EU deal gets sceptical reception from British press
The deal reached at the eurozone leaders' summit is merely a "sticking plaster" solution which leaves Prime Minister David Cameron facing "significant" problems, Britain's press said Friday.
British newspapers, which usually tend towards a eurosceptic position, argued that closer fiscal union between eurozone nations was a recipe for disaster.
And some also questioned whether Cameron was serious about clawing back powers from Brussels should that occur.
"Another emergency summit, another posturing display of egos and another round of haggling over what would seem to be yet another sticking-plaster solution," the eurosceptic Daily Mail said.
The popular centre-right paper said German Chancellor Angela Merkel's pre-summit comments that peace in Europe "should not be taken for granted" were "irresponsible, scaremongering warnings of war".
"When will the eurofanatics look reality in the face?" the paper's editorial asked.
"When will they accept that crises like this one will recur for as long as the eurozone retains 17 separate economic policies but only one currency".
The Times' editorial, headlined "Future Disharmony", said the deal heralded "a great shift in power, delivered in the unpoetic prose of Euro-jargon."

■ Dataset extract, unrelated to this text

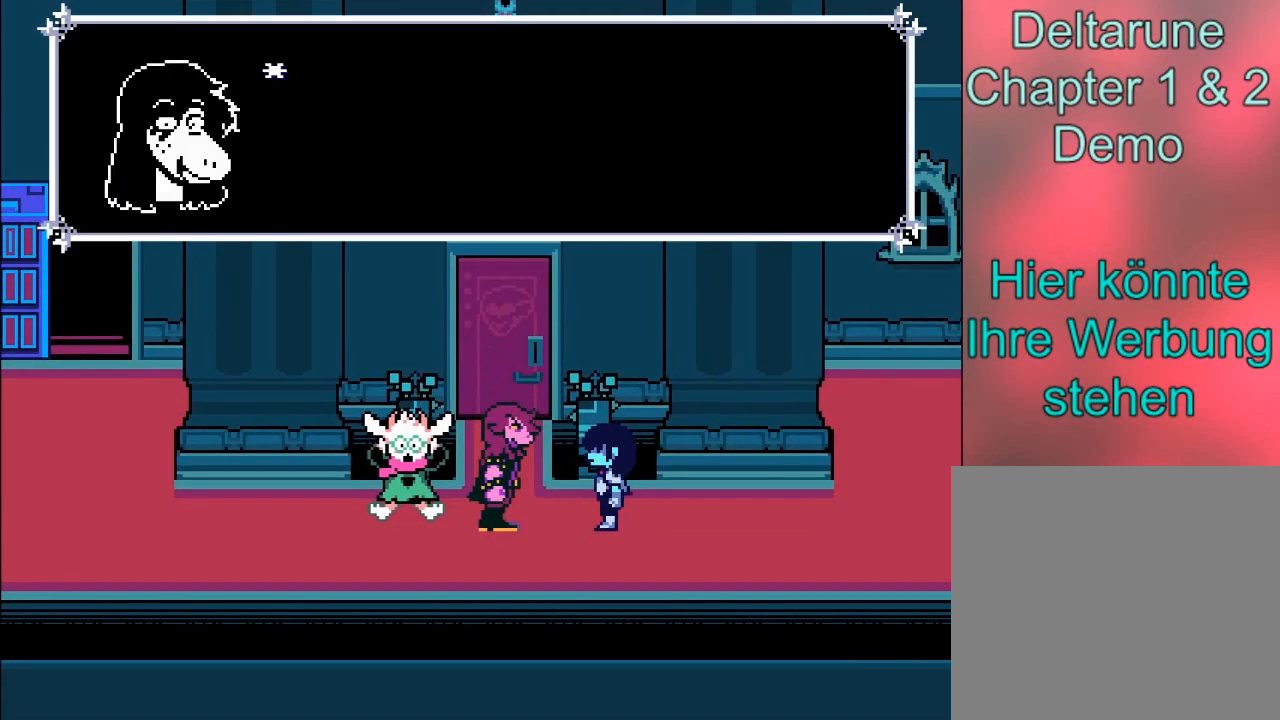
{"buttons": ["B"], "left_stick": "center", "events": [[467, "B", "down"]]}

The bloc's "timid leaders" had stumbled into the deal, which could "last a little while but not for long," it predicted.
Even the centre-left Guardian, the country's most euro-friendly newspaper, expressed doubts about the deal.
"The continent's leaders emerged bleary-eyed into yesterday's grey Brussels dawn not with straightforward orders to institutions which actually exist, but with baffling plans to magic money out of somewhere," it said.
"It is to be very much hoped that their fiendishly complex plan can be delivered, since the alternative is certain depression."
Britain's eurosceptic commentators believe that eurozone leaders will insist on closer fiscal union in the future to prevent a widening of the regional disparities which contributed to the debt crisis.
They fear that would mean a diminished role for Britain in EU policy-making and so they they claim Cameron has the right to push for powers to be brought back under the control of national government.
"Cameron has some enormously significant choices to make," the rightwing Daily Telegraph noted in its editorial. "Which powers does he believe should be repatriated? What is his strategy for that?"